In Flowers in the Attic, both the book and the 1987 movie adaptation, a group of siblings frantically languishes in the top room of their grandparents’ house, indefinitely trapped and neglected for unknown reasons, with inappropriately racy results. This show follows in the same melodramatic mold, from Traci Jo Rizzo’s forgotten storage-room set to Joe Plambeck’s Amityville-style devil lights and thriller score. Costumes by Vince Kelley double down on the horror show of circa-1980s fashions with a horror show of fakey-fake blond wigs as far as the eye can see. It’s just the right tone for the kind of campy homage that reveres its source material with feats of soaring irreverence.

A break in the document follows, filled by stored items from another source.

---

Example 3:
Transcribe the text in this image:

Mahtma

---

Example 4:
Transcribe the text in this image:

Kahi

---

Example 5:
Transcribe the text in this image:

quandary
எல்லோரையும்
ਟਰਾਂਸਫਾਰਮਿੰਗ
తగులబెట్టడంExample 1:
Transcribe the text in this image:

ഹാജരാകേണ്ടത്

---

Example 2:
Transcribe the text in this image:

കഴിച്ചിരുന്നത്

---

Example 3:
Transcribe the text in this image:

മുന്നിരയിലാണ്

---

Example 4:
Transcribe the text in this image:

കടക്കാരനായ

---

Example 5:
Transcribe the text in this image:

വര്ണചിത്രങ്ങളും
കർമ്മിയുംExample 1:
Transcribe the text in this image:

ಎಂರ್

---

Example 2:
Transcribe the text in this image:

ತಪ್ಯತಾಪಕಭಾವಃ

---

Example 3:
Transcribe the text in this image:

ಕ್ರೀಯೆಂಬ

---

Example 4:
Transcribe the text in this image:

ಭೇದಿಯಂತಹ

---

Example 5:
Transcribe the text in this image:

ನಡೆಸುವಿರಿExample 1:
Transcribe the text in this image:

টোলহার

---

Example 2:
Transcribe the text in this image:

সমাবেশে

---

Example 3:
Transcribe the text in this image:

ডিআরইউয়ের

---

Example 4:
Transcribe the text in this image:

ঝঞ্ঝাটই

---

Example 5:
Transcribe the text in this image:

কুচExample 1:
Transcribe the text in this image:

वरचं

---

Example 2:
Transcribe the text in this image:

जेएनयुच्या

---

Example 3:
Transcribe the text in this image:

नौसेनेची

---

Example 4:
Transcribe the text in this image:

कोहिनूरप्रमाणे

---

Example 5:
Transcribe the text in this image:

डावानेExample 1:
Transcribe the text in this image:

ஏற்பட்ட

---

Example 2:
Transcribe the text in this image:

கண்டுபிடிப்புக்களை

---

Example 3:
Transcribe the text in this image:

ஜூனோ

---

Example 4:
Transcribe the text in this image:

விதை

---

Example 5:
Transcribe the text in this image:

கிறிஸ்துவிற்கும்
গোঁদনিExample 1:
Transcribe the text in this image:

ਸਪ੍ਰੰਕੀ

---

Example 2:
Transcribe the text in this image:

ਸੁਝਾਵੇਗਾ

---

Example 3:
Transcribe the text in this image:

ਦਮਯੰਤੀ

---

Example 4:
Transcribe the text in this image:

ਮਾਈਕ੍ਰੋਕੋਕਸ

Sobolewski and Bailey’s script doesn’t waste time getting to the good stuff; the story tromps gaily through the critical plot points with little ancillary padding. It’s certainly an inelegant approach, but it’s worthwhile for the end result of all jokes, no waiting — frankly, nuance would be unwelcome in as soapy a story as this. The playwrights hold nothing sacred and waste no opportunity for a punchline, straying from the source material to sprinkle in references at will, even marveling at their own incongruity. Furthermore, the production doubles down on the messy fun, as the performers are given free reign to engage in game play and ad libbing to heighten the humor of every extravagant interaction. Put simply, it’s entirely fitting for this story that “screwing with each other” applies to the show on every level.
Bailey makes several dour appearances as the strict and imposing matriarch, delightfully named The Grandmother. As the children’s mother, Lisa Melinn amusingly spins false dotage, but is twice as good again when she lays her twisted motives bare. Meanwhile, up in the attic, twin toddlers Cory (Matthew Arrington) and Carrie (Suzan M. Jacokes) are polar opposites, pitting Arrington’s coy pants-wetting galoot against Jacokes’s fastidiously ignored voice of reason. But the real draw of the show lies in elder siblings — and (gag) lovahs — Christopher and Cathy, and Vince Kelley and Julie Spittle do not disappoint. Together, they manage to elevate adolescent panting and pawing to a hilarious art form, offset by an imbecilic precociousness that serves the self-absorbed material well. As much as the story focuses on Cathy, Spittle is a particular joy to watch, always slow on the uptake and easily bowled over, but without the flat stupidity that can so easily befall the ingénue type.
At a scant and screeching hour, this Flowers gets in, gets out, and gets results, with no need for intermission. The script lays out a certain kind of loving mockery, and the performances follow suit, in effective symbiosis sure to delight viewers who loved — or loved to hate — the original. Yet even for the uninitiated, if laughter is infectious, rest assured the manic energy and free-wheeling comic spirit these performers bring to the stage is a highly contagious strain.